Kenyan architects have blamed corruption and unregulated construction for the collapse of a six-story building Monday that killed five people, including two children and injured scores of others.
The Monday tragedy at Kirigiti in Kenya’s Kiambu County is the latest such fatal accident. Dozens of people have died in building collapses in Kenya, including at least 3 people in 2019 and 49 in a 2016 disaster.
Kenya’s architects say the construction industry has been marred with unscrupulous dealings that are compromising the quality of buildings.
“The framework is there to ensure that does not happen, so we have a very big gap, especially at the enforcement level, whereby the scrutiny of who is involved in the project at the design stage and execution is not being done well,” said Wilson Mugambi, president of the architectural association of Kenya.
The French news agency reports that Kenya is undergoing a construction boom but corruption has allowed developers to cut corners or bypass laws. Mugambi said it’s because costs are very high.
“A single block of flats can cost you maybe 30 million. The cost of engaging professionals through out the scope of the project is 10% of that, the average cost which is spread out from design up to the handover of the project, so technically looking at someone willing to spend 30 million or 20 million on project spending 2-3 million on consultancy should not be a problem but we have people who think they know better,” Mugambi said.
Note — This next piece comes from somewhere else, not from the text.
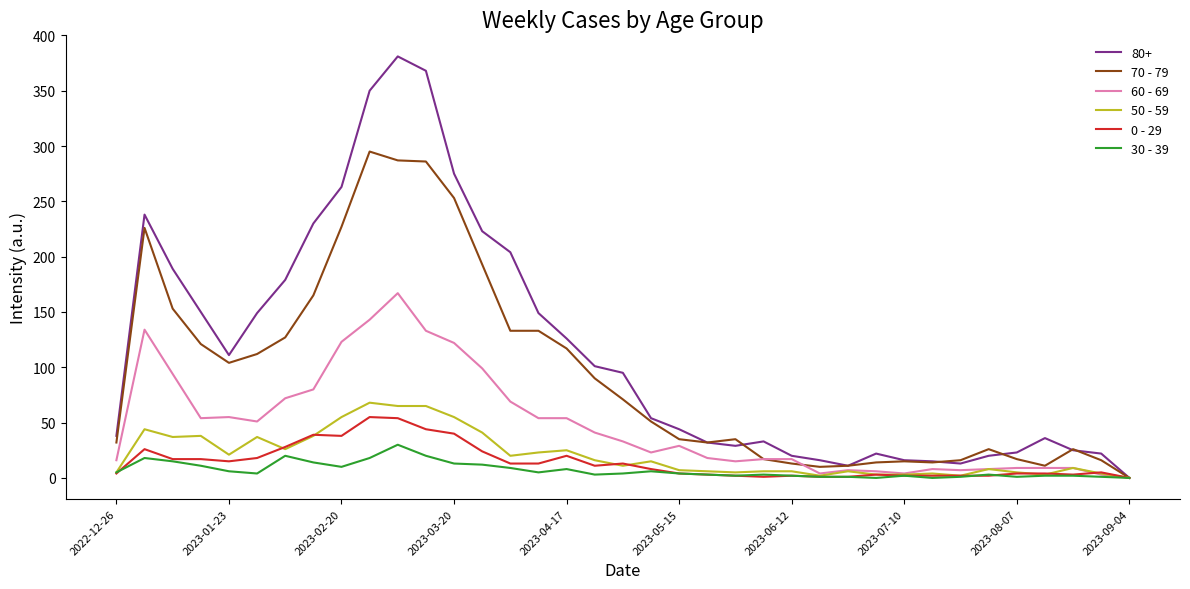

How many lines are shown in the chart?

6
Kenya’s construction approval process is long. The law demands that a developer obtain approvals from a county government, national environment authority and the national construction authority. It’s a procedure that takes at least 6 months. Architect experts like Christopher Otieno said some are not willing to pay that price.
“Because most people have done it without professionals and some buildings somehow have stood, people have this tendency that give me the person. You refer me to the person who helped you build it, so you find people referring quacks and the circle continues,” said Otieno.
Some owners of collapsed buildings in Kenya have been arrested and charged in the past, but experts say until professionalism is put at the helm of construction, the problem may not be solved.